They don’t. When you look at a colour photograph, there are multiple things going on. Any particular surface has a colour hue or tone, this is what you think of as colours. Blue, red, yellow etc.
Those surfaces also have a luminosity or brightness. Some areas are light, others are dark and degrees in between those two. And of course, surfaces have other qualities like translucency and reflectivity.
A black and white photo captures most of those qualities so you have almost all of the information you need.
The only thing that’s missing is the colour itself. So what a colourist does is leave all of that luminosity information in place, that’s already present in the black and white photo. You just have to select colours and paint over surfaces while telling your software to keep the luminosity in place but add the colour hue.
So if you’re wearing jeans in a black and white picture, I can guess that they’re blue. So I paint a suitably blue colour over the top of those jeans while retaining the light and dark areas of the black and white image.
I could be wrong though, you could have been wearing red jeans instead of blue. For historical accuracy, a colorist should have some knowledge about his subject. But most of the time, the people who see the image are also missing that knowledge and won’t notice any mistakes.
We actually once requested a colorization of an old B&W photo.

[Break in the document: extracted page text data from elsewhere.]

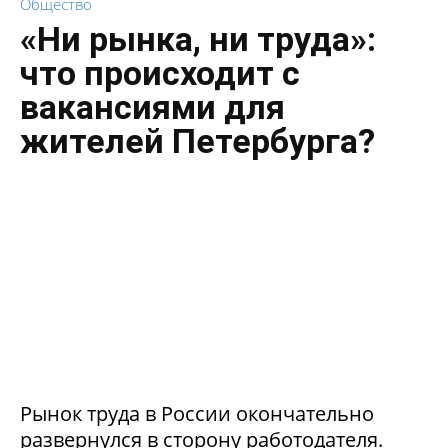
Общество
«Ни рынка, ни труда»:
что происходит с
вакансиями для
жителей Петербурга?
Рынок труда в России окончательно
развернулся в сторону работодателя.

For things with well known or obvious color, they just choose whatever but they actually had to ask us what color was grandma’s dress as there was no possible way to determine that from a BandW photo alone. At best they could know the “luminosity” of an object, not the hue.
There’s an article here about bringing back colour in videos: [https://www.bbc.co.uk/pressoffice/pressreleases/stories/2008/12_december/09/dadsarmy.shtml](https://www.bbc.co.uk/pressoffice/pressreleases/stories/2008/12_december/09/dadsarmy.shtml)
“James Insell, Preservation Specialist for the BBC Archive, found that many recordings had been created without the colour sub-carrier having been filtered out, and that the colour information was still embedded in the film as a pattern of fine dots – or “chroma dots”. ”
Basically some black and white film still has some colour information encoded. With images however it’s largely done with A.I. with some human help.
The artists that add colour often get it wrong. We do look back to the past and, as all we have seen is black and white photographs and faded paintings, we assume without thinking that the colours would have been muted. And so the colourists choose from a limited pallet, favouring browns and other muted, unsaturated colours.
This is incorrect. The past was a brilliant, colourful place. Early photographers experimented with colour photography, taking multiple pictures through different filters, and they captured brilliant colours. And the coloured objects that survive without fading, like ceramics and glass, are brilliantly coloured. So when recolouring a photograph, we should choose bright, exciting colours. And similarly, when you see a recoloured photograph, know that the colours you are seeing are almost certainly wrong.